In this report we aim to ascertain the perceptions of manufacturers and the public towards the value, role and input of Government in the growth of this valuable economic sector.
2013 was the third year of our Engineered in Britain campaign, which aims to promote the value of engineering and manufacturing to the health and wealth of the UK’s economy.
In this report we have assessed the health of manufacturing in the UK from four perspectives:
- Culture: How much status and value is the UK giving to manufacturing?
- Skills: Does the UK have the right people, now and in the future, to support the sector?
- Innovation: How much is innovation a part of UK thinking in how we compete?
- Globalisation and Competitiveness: Where does the UK stand against other nations?
From all perspectives, actions are proposed based on the survey data obtained.
The 2013 Engineered in Britain survey results indicate that both manufacturers and the general population continue to believe that government does not recognise the potential in the UK’s manufacturing sector. Both groups (85% of manufacturers and 51% of the public), said that the Coalition remains more focused on the country’s financial and service sectors.
The government needs to invest in public communication in parallel with its business support in order to deliver the UK industrial strategy effectively.
When asked how the Government was performing on a range of policy areas, education and skills saw the most marked improvement, with a 39% approval rate from manufacturers – up from 13% in 2011. Other policy areas were not as positively received, especially manufacturing policy, which only achieved a 17% (manufacturers) and 21% (public) approval rating.

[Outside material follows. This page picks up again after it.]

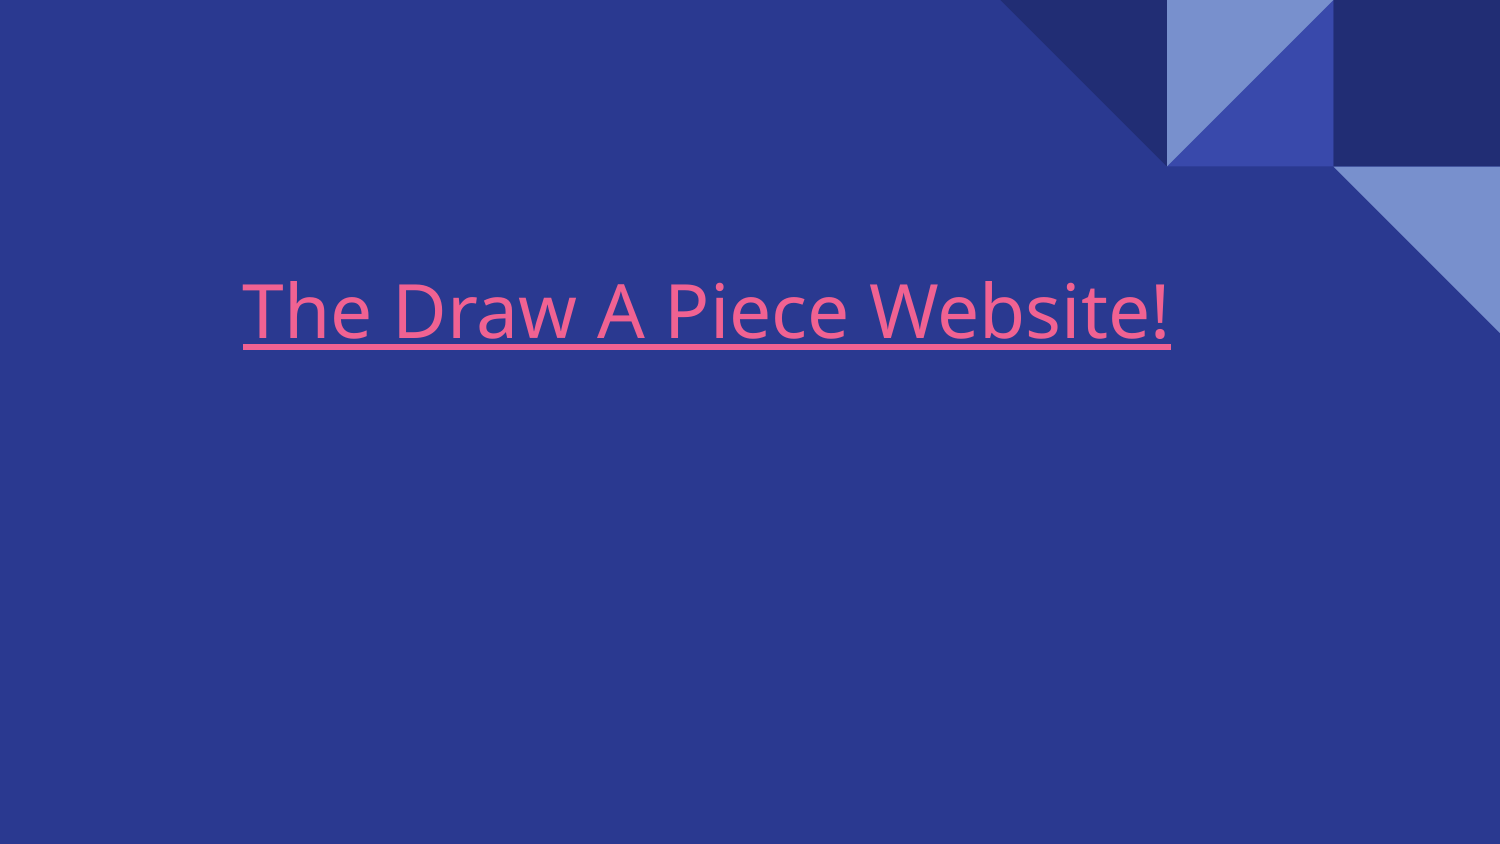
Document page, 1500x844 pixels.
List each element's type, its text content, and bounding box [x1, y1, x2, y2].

Employers need to co-ordinate with each other and engage more actively with the government and all agencies involved, in demonstrating the opportunities for employment arising from studying science and engineering subjects at school.
Among manufacturers, innovation remains a challenge, with only 45% of manufacturers even aware of how much of their turnover is directly related to new product introduction. 4% of businesses admitted to not investing anything in research & development, and a further 63% either didn’t know, or invested at a minimal rate.
The importance of new product development to economic growth still has insufficient public profile. We aim to redouble our work with others on business improvement and to raise awareness through the public celebration of success in prizes and awards.
Globalisation and Competitiveness
Results from the survey showed that 28% of manufacturers are continuing to offshore (moving their manufacturing abroad usually to reduce unit costs) compared to just 20% that are reshoring (moving their manufacturing back to the UK).
The government needs to reinforce the technical benefits (of increased product quality and intellectual property control) of localised manufacturing. A simplified UK fiscal policy is also essential to compete internationally.